Future of Welsh circular economy to be discussed at Cardiff seminar
An upcoming seminar, set to take place on Tuesday 18 September in Cardiff, will provide an opportunity for stakeholders to examine new elements of Wales’ Towards Zero Waste strategy (TZW) before a consultation later that month.
The seminar, titled ‘Waste and the circular economy in Wales: Next steps in the Towards Zero Waste strategy, the future for regulation and the role of local authorities’, will enable attendees to examine the strategy and how it fits with the Well-being of Future Generations (Wales) Act and the Environment (Wales) Act 2016, and assess the strategy’s contribution to the Welsh Government’s One Planet goal.
The CPD-certified (Continuing Professional Development) event features a diverse range of speakers, with representatives from the Waste and Resources Action Programme (WRAP) Cymru, environmental consultancy Eunomia and Natural Resources Wales, among others. It is to be chaired by Mike Hedges, Chair of the Climate Change, Environment and Rural Affairs Committee, and the Welsh Government’s Head of Waste Strategy Dr Andy Rees will attend as guest of honour.
There will be an examination of the prospects created with the TZW strategy by the renewed government commitment to the circular economy model in the £6.5-million fund introduced in March 2017, as well as the challenges that the strategy presents for businesses in Wales.
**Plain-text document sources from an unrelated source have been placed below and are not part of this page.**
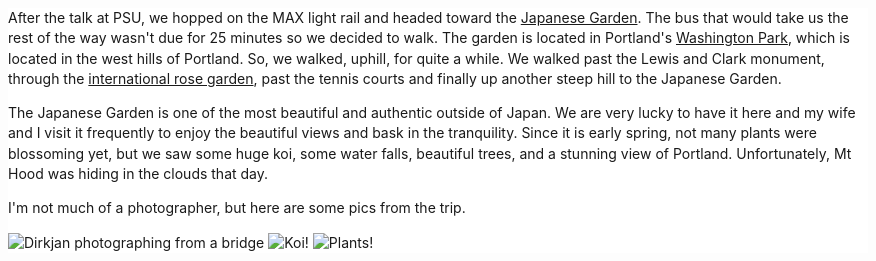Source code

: After the talk at PSU, we hopped on the MAX light rail and headed toward the
[Japanese Garden](http://japanesegarden.com/). The bus that would take us the
rest of the way wasn't due for 25 minutes so we decided to walk. The garden is
located in Portland's [Washington Park](http://washingtonparkpdx.org/), which
is located in the west hills of Portland. So, we walked, uphill, for quite a
while. We walked past the Lewis and Clark monument, through the [international
rose garden](http://www.rosegardenstore.org/), past the tennis courts and
finally up another steep hill to the Japanese Garden.

The Japanese Garden is one of the most beautiful and authentic outside of
Japan. We are very lucky to have it here and my wife and I visit it frequently
to enjoy the beautiful views and bask in the tranquility. Since it is early
spring, not many plants were blossoming yet, but we saw some huge koi, some
water falls, beautiful trees, and a stunning view of Portland. Unfortunately,
Mt Hood was hiding in the clouds that day.

I'm not much of a photographer, but here are some pics from the trip.

![Dirkjan photographing from a bridge](http://farm9.staticflickr.com/8516/8573161804_69e037f173_c.jpg)
![Koi!](http://farm9.staticflickr.com/8367/8573160544_466e14d2ec_c.jpg)
![Plants!](http://farm9.staticflickr.com/8378/8572067073_a0555e44bd_c.jpg)
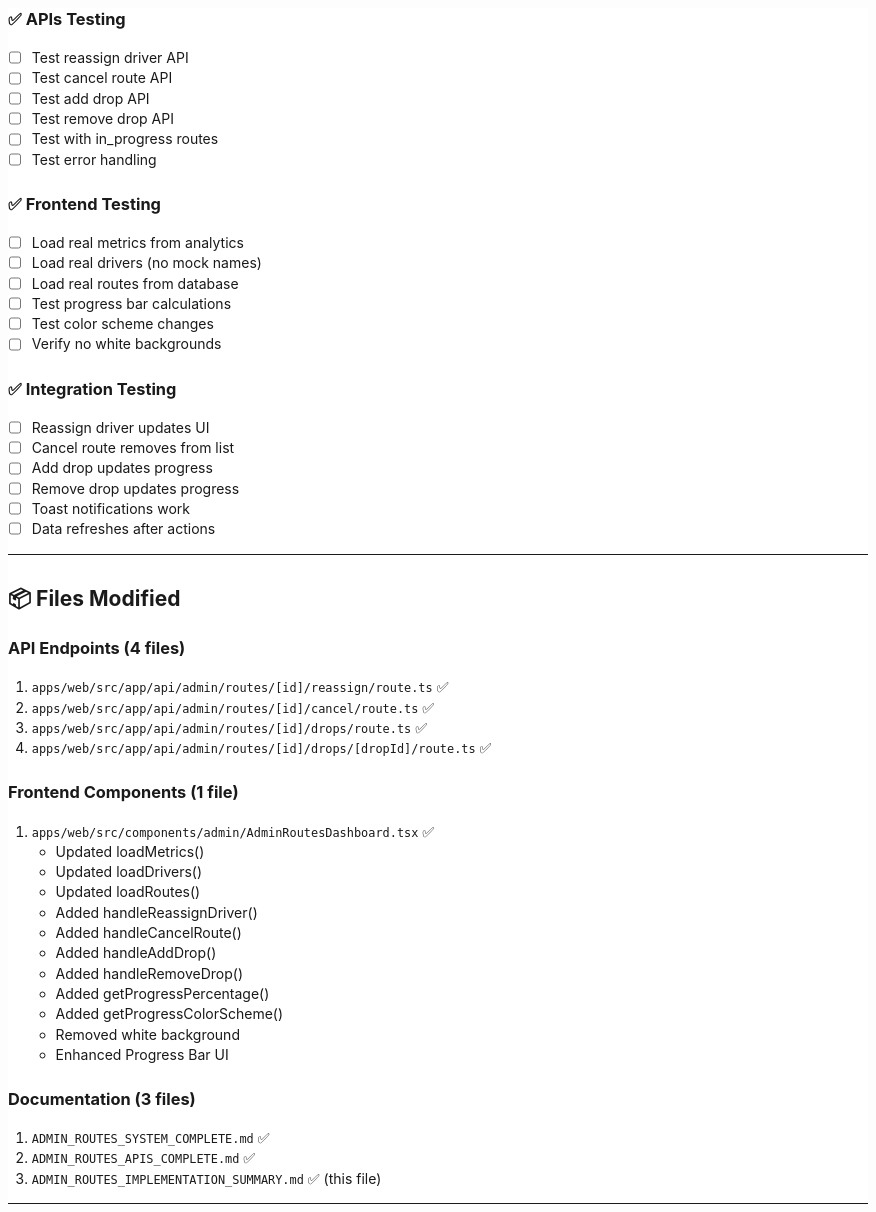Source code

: ### ✅ APIs Testing
- [ ] Test reassign driver API
- [ ] Test cancel route API
- [ ] Test add drop API
- [ ] Test remove drop API
- [ ] Test with in_progress routes
- [ ] Test error handling

### ✅ Frontend Testing
- [ ] Load real metrics from analytics
- [ ] Load real drivers (no mock names)
- [ ] Load real routes from database
- [ ] Test progress bar calculations
- [ ] Test color scheme changes
- [ ] Verify no white backgrounds

### ✅ Integration Testing
- [ ] Reassign driver updates UI
- [ ] Cancel route removes from list
- [ ] Add drop updates progress
- [ ] Remove drop updates progress
- [ ] Toast notifications work
- [ ] Data refreshes after actions

---

## 📦 Files Modified

### API Endpoints (4 files)
1. `apps/web/src/app/api/admin/routes/[id]/reassign/route.ts` ✅
2. `apps/web/src/app/api/admin/routes/[id]/cancel/route.ts` ✅
3. `apps/web/src/app/api/admin/routes/[id]/drops/route.ts` ✅
4. `apps/web/src/app/api/admin/routes/[id]/drops/[dropId]/route.ts` ✅

### Frontend Components (1 file)
1. `apps/web/src/components/admin/AdminRoutesDashboard.tsx` ✅
   - Updated loadMetrics()
   - Updated loadDrivers()
   - Updated loadRoutes()
   - Added handleReassignDriver()
   - Added handleCancelRoute()
   - Added handleAddDrop()
   - Added handleRemoveDrop()
   - Added getProgressPercentage()
   - Added getProgressColorScheme()
   - Removed white background
   - Enhanced Progress Bar UI

### Documentation (3 files)
1. `ADMIN_ROUTES_SYSTEM_COMPLETE.md` ✅
2. `ADMIN_ROUTES_APIS_COMPLETE.md` ✅
3. `ADMIN_ROUTES_IMPLEMENTATION_SUMMARY.md` ✅ (this file)

---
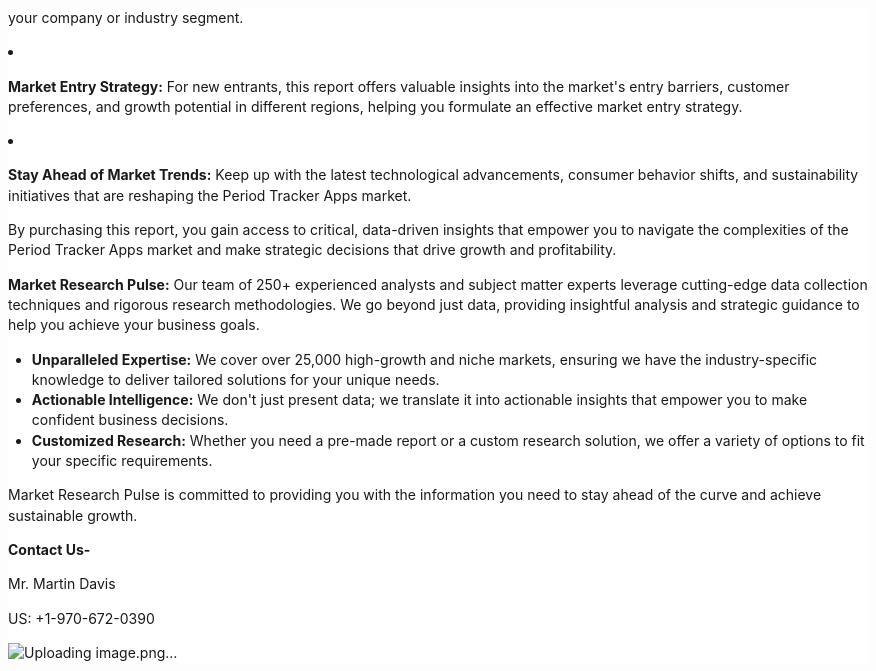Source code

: your company or industry segment.</p></li><li><p><strong>Market Entry Strategy:</strong> For new entrants, this report offers valuable insights into the market's entry barriers, customer preferences, and growth potential in different regions, helping you formulate an effective market entry strategy.</p></li><li><p><strong>Stay Ahead of Market Trends:</strong> Keep up with the latest technological advancements, consumer behavior shifts, and sustainability initiatives that are reshaping the Period Tracker Apps market.</p></li></ol><p>By purchasing this report, you gain access to critical, data-driven insights that empower you to navigate the complexities of the Period Tracker Apps market and make strategic decisions that drive growth and profitability.</p><p><strong>Market Research Pulse:</strong>&nbsp;Our team of 250+ experienced analysts and subject matter experts leverage cutting-edge data collection techniques and rigorous research methodologies. We go beyond just data, providing insightful analysis and strategic guidance to help you achieve your business goals.</p><ul><li><strong>Unparalleled Expertise:</strong>&nbsp;We cover over 25,000 high-growth and niche markets, ensuring we have the industry-specific knowledge to deliver tailored solutions for your unique needs.</li><li><strong>Actionable Intelligence:</strong>&nbsp;We don't just present data; we translate it into actionable insights that empower you to make confident business decisions.</li><li><strong>Customized Research:</strong>&nbsp;Whether you need a pre-made report or a custom research solution, we offer a variety of options to fit your specific requirements.</li></ul><p>Market Research Pulse is committed to providing you with the information you need to stay ahead of the curve and achieve sustainable growth.</p><p><strong>Contact Us-</strong></p><p>Mr. Martin Davis</p><p>US: +1-970-672-0390</p>
![Uploading image.png…]()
Discussions will also be conducted on overcoming barriers to reducing municipal waste levels in Wales, and policy developments regarding plastic waste, such as the launch of the UK Plastics Pact, which aims to radically improve the sustainability of the plastic packaging sector by 2025, and the Welsh Government’s consideration of a deposit return scheme for beverage containers for Wales.
Wales has made great strides towards a circular economy and is a leading force when it comes to recycling. A 2017 report by Eunomia and Resource Media ranking countries recycling rates found Wales to be one of the world’s top three recyclers, behind only Germany and Singapore respectively.
In March 2017, Wales independently reported that its recycling rate had reached 64 per cent, a four per cent increase on the figure reported the previous year, and achieving its 2020 target three years early, displaying significant progress towards the country’s goal of reaching a recycling, reuse and composting target of 70 per cent by 2025, with rates improving across the country.
Welsh Environment Minister Hannah Blythyn has also stated that Wales is exploring a target of 80 per cent municipal waste recycling rate by 2035, and has committed an additional £15 million in recent months to helping local authorities to increase their recycling rates even further.